Building on these insights, the state of vulnerability framework for predicting PPG excursions can be translated into digital health tools that support both patients and healthcare providers in managing T2D more effectively65,66. Patient-facing mobile health apps and dashboards (e.g., Oviva app67, mySugr68, and DarioHealth69 ) may integrate ML models that continuously track individual-level CGM data, meal logs, and daily routines to identify personalized patterns of PPG vulnerability and trigger dietary and lifestyle prompts to prevent future PPG excursions. By detecting when, and under what conditions, an individual is most likely to experience a PPG excursion—such as after eating certain food combinations or at specific times of day—these apps can deliver real-time, tailored dietary recommendations and behavioral nudges. For example, if a user’s data shows that consuming high-carbohydrate staples (e.g., white rice) in the evening consistently triggers PPG excursions, the app might send a pre-meal alert recommending lower-glycemic alternatives e.g., (cauliflower rice). Prompts could also trigger brief psychological distancing strategies, such as mindfulness exercises, to reduce cravings and create distance from high–glycemic-index cues, shown to motivate behavior change in prior work70 , or recommend a walk after the meal71,72 . Similarly, if mornings are a high-risk time for PPG excursions, prompts to choose balanced breakfast meals rich in fiber and protein can be provided adaptively. This approach—characteristic of JITAIs36—ensures that support is both context-aware and timely, increasing the potential of relevant behavior change.
From a healthcare provider’s perspective, personalized insights into PPG excursions can be integrated into clinical decision support systems to help enable patient-centered care and planning . Dashboards like Roche’s Diabetes Care Platform73 and Glooko’s Population tracker platform74 may integrate PPG vulnerability patterns, derived from past CGM observations and dietary logs75 to help providers visualize trends over time and make more informed context-based recommendations. Additionally, general practitioners (GPs), endocrinologists, and dietitians, could use visualizations of a patient’s PPG vulnerability patterns during consultations to move beyond generic dietary advice, and towards personalized meal planning and treatment based on continuous physiological and behavioral data. For instance, providers could identify specific meal components or times when a patient is most at risk and develop targeted dietary recommendations to target PPG excursions. One relevant example of embedding continuous measurements into general practice is the ongoing effort to digitize the SGED score—a measurement tool to help GPs in Switzerland monitor and improve the quality of T2D care, developed by the Swiss Society for Endocrinology and Diabetes76. The SGED score currently includes multiple cross-sectional indicators, such as HbA1c, blood pressure, and self-reported lifestyle measures, and is used to assess patient outcomes at both individual and population levels. Integrating continuous metrics of vulnerability to PPG excursions into the SGED score could enhance its clinical utility by capturing temporal risk patterns in patients’ daily lives. For example, signal that a patient typically experiences PPG exursions after lunch rich in refined carbohydrates—could prompt GPs to remotely adjust dietary guidance or medication timing accordingly. This kind of digital integration could also support value-based care models—which reward providers for outcomes rather than services—by incorporating short-term, dynamic indicators of glucose control that better reflect real-world patient experiences and enable timely, personalized interventions77. Overall, the proposed PPG vulnerability framework may help clinicians leverage granular CGM and dietary data to identify patient-specific risk patterns and adapt care plans proactively; with potential to enable more precise and proactive T2D management.

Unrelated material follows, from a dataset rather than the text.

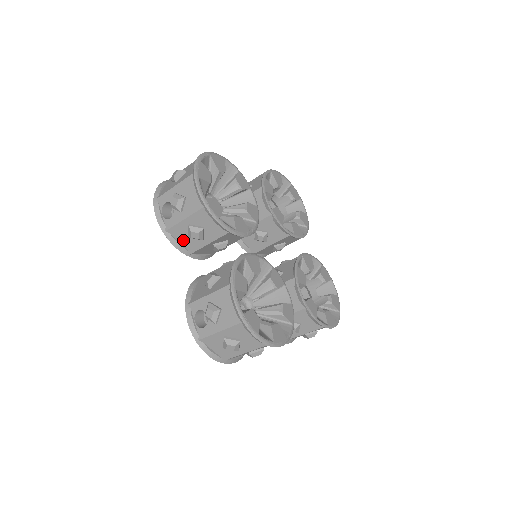
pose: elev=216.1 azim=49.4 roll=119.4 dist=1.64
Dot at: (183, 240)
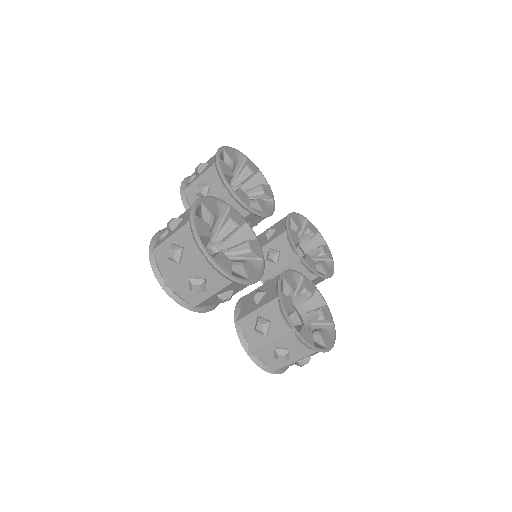
Dot at: (192, 201)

The results of this study should be interpreted in light of its strengths and limitations. A key strength is that the current observational study was conducted in a real-world setting, enhancing the ecological validity and relevance of our findings beyond the clinic or the lab. To our knowledge, this is the first study to predict individual vulnerability to PPG excursions in a Chinese adult population with T2D diabetes. However, the sample primarily comprised Chinese adults living in Shanghai who were predominantly using glucose-lowering agents, which may limit the generalizability of these results to other populations with T2D. Notably, baseline glucose profiles and PPG responses can vary by ethnicity. For example, individuals of Asian descent with T2D may have relatively higher PPG levels compared to those with Caucasian descent78 potentially due to differences in insulin secretion and sensitivity79. This variability highlights the need for caution when generalizing these findings across different populations. To improve generalizability and clinical utility, further research is needed involving more diverse demographic groups, including different ethnicities, geographic regions, treatment regimens, and larger study samples80. Further, incorporating additional wearables to monitor sleep, physical activity, heart rate variability, and stress, can potentially improve the predictability of PPG excursions81. For example, research integrating smartwatch data to track additional lifestyle measurements (e.g., sleep and stress) has shown that it is possible to improve the F1-score for glucose excursion predictions to 84–86% among healthy individuals16. Nevertheless, our current findings suggest that CGM and temporal data alone already provides a promising level of predictability in T2D contexts for some individuals.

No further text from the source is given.